I was at a conference early this week hosted by the Technology Policy Institute. One of the keynote address was by the Chair of the FTC where she talked about big data and privacy. It struck me in listing to the speech that there was insufficient attention being paid as to what might be effective in this realm. Put simply, I can imagine regulations that may prevent big companies like Google and Facebook from doing certain things but it also seems to me that so much data is being gathered that a regulation on one set of firms only raises the commercial opportunities for other firms outside of the domain of regulators — legally or otherwise. Specifically, data about me could have been gathered and then sold to firms to use it in some fashion. Personally, it wouldn’t worry me as much if it was used as an anonymous point in a big dataset — although I’d worry about the quality of data in that case. What would worry me is it being used specifically in relation to me.
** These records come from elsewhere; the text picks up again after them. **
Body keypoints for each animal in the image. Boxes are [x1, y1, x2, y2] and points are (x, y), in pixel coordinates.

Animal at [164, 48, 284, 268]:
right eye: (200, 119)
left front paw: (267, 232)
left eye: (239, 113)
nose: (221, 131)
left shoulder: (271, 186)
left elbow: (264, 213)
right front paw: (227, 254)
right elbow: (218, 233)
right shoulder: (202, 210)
My suspicion is that there is no real protection about data being gathered about me and being used in relation to me. The only person who may have a hope of stopping that from happening would, in fact, be me. The question is what tools would allow me to self-police inaccurate and misapplied data in relation to myself?
I think Google already offers us a clue. Google allows us to see — in a limited but important way — the information they are using to throw ads at us. There is information based on my searches and also information based on websites I visit. As I use Chrome and permit this, Google has lots of information this way and I personally don’t mind them using it to get me more relevant ads. But when I looked at this recently, I saw that Google had decided I was interested in boxing, Brazilian music and Android Apps. I have no idea how any of those happened but they dominated my ad preferences. Fortunately, Google also provided a way to change these assumptions which I did.
What if ‘assumptions’ data like this that a company used in a formula to base a price or service to you was required to be transparent? This wouldn’t require a company to reveal the formula but it would require them to reveal any assumptions they are making (based on data gathered, purchased or otherwise) and allow you to challenge them on the basis of accuracy. To be sure, this wouldn’t prevent information about yourself being used against you (e.g., a correct assumption you were a smoker for health insurance) but it would be a first step in ensuring that, at the very least, the assumptions are accurate. Of course, at a first glance, companies should have an incentive to be accurate anyway but this is also costly and they may not invest sufficient resources to ensure this is the case.